According to Vakil's Rising Sea, when we have localized ring, then two fractions $\frac{a}{b}$ , $ \frac{c}{d}$ are only equal iff there exists an $s$ in the ring you quotiented by such that:
$$ s(ad-bc)=0$$
My question is, why do we have an $s$ here?

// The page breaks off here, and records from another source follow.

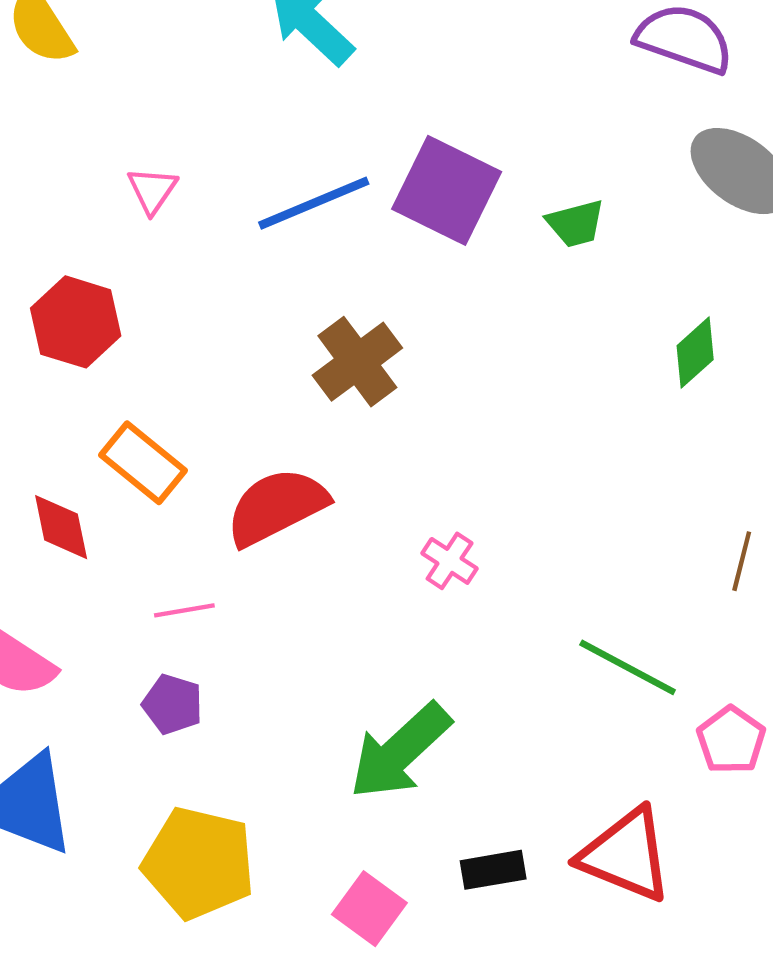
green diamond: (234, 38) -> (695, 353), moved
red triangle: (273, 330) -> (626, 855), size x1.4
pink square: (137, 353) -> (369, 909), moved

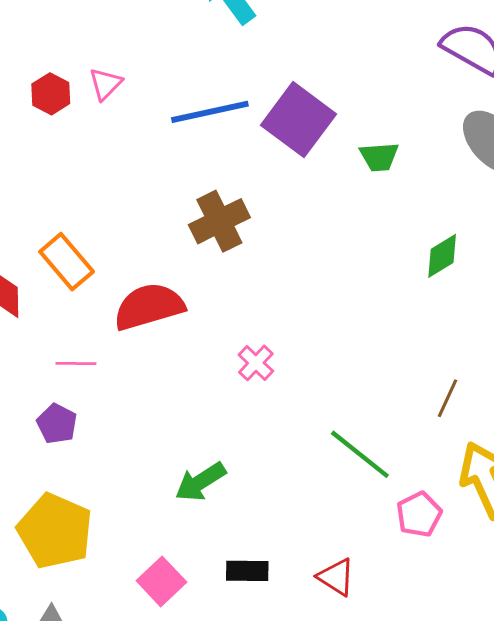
red hexagon: (76, 322) -> (51, 94), moved, size x0.7
green arrow: (400, 751) -> (200, 482), size x0.7
red triangle: (626, 855) -> (336, 577), size x0.6

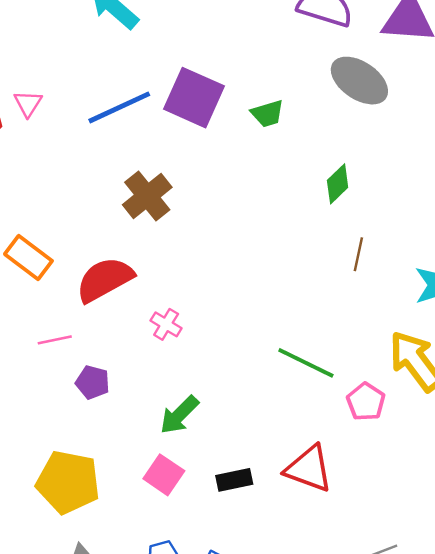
pink cross: (256, 363) -> (166, 324), moved
brown line: (447, 398) -> (358, 254), moved
purple pentagon: (57, 424) -> (93, 382), moved
red triangle: (336, 577) -> (309, 469), size x1.5
pink square: (161, 581) -> (164, 475), moved

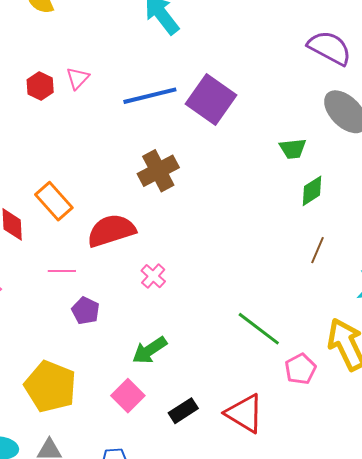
green trapezoid: (267, 114) -> (293, 149), moved
black rectangle: (234, 480) -> (183, 411), turned -32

Why not just say, that the two are equal when ad=bc?
Consider $R = \mathbb{Z} / 6 \mathbb{Z}$, and let $S$ be the multiplicatively closed set generated by $2$. Then we should have $\frac{3}{1} = \frac{0}{2}$, since $3 \cdot 2 - 0 \cdot 1 = 0$. And we should also have $\frac{0}{2} = \frac{0}{1}$, since $0 \cdot 1 - 0 \cdot 2 = 0$. So $\frac{3}{1} = \frac{0}{1}$. But we do not have $3 \cdot 1 - 0 \cdot 1 = 0$. So we run into serious issues if we don’t have the $s$, since the resulting equivalence relation isn’t necessarily transitive.
Note that a notable case where we don’t need the $s$ is when $S$ doesn’t contain any factor of $0$. In particular, if $R$ is an integral domain and $0 \notin S$, then $\frac{a}{b} = \frac{c}{d}$ if and only if $ad - cb = 0$.